I get up. I can’t look at her. ‘Another tea?’ I say, taking the cup from her hand.

‘What people, Edith?’ she says.

‘Never mind that. You don’t need to know what people. That money could make me vanish, as if the ground had opened up, and that’s what I wanted.’

I come back into the room with two steaming hot mugs. ‘What’s happened to him? Where are they keeping him?’ I ask.

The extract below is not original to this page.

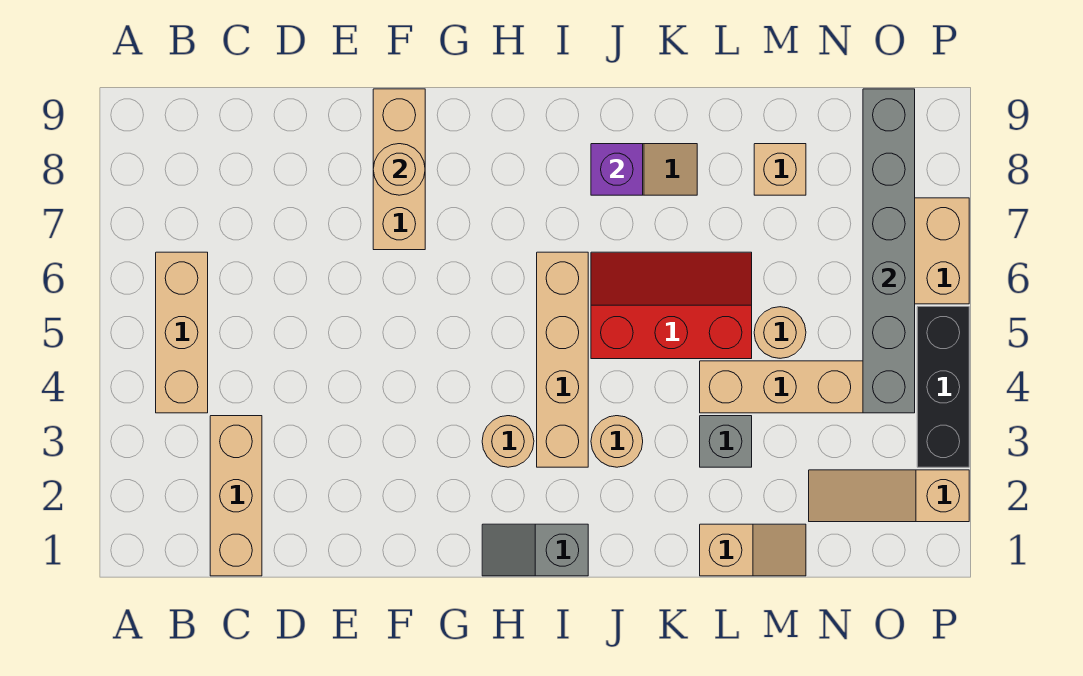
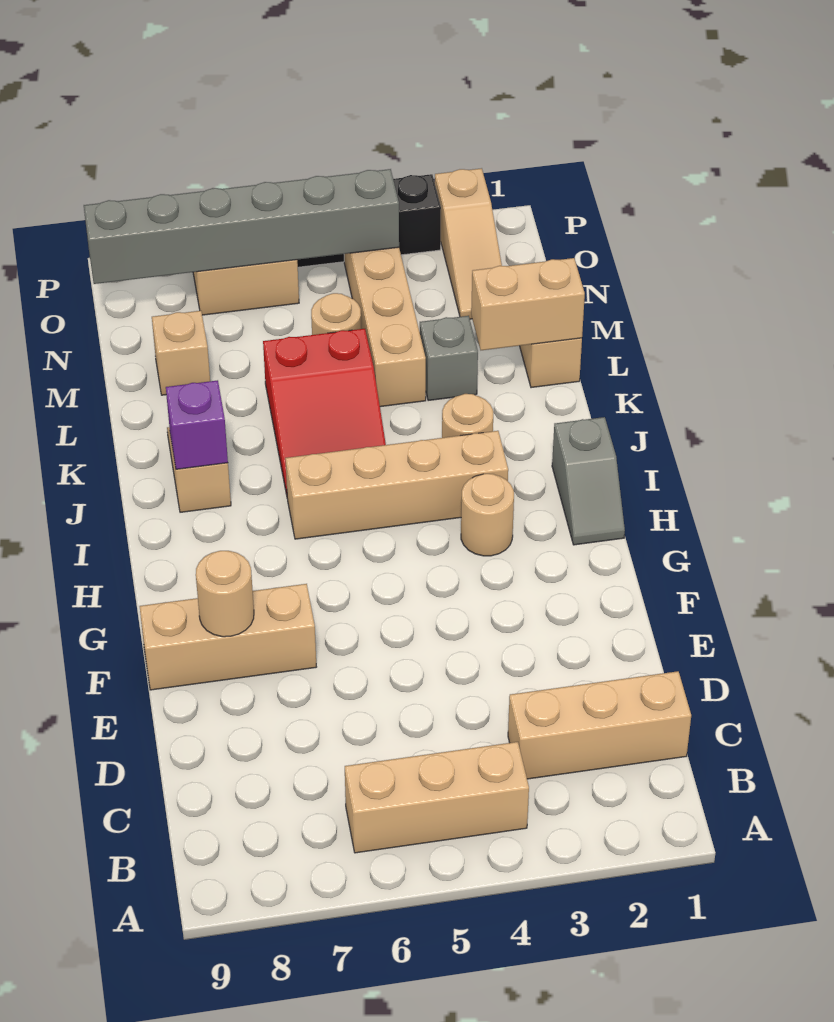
red 2x3 slope [591,252,752,359] -> red 2x3 slope turned to [263,329,386,495]
none -> tan 1x2 brick [471,258,585,350]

‘He’s in Littlehey. Rollo will visit. We’ve instructed lawyers at Kingsley Napley.’

‘Is he all right?’

‘I haven’t seen him,’ she says, and I can see the torment written on her face. ‘I will though.’ She looks up. ‘I will see him. He’s still my husband.’

Her look is defiant and I stare at her. ‘After everything he’s done …’ I begin.

She frowns. ‘I won’t explain myself to you, Edith,’ she says. ‘I won’t justify how I feel to you.’

We are silent again, but it is not a comfortable silence.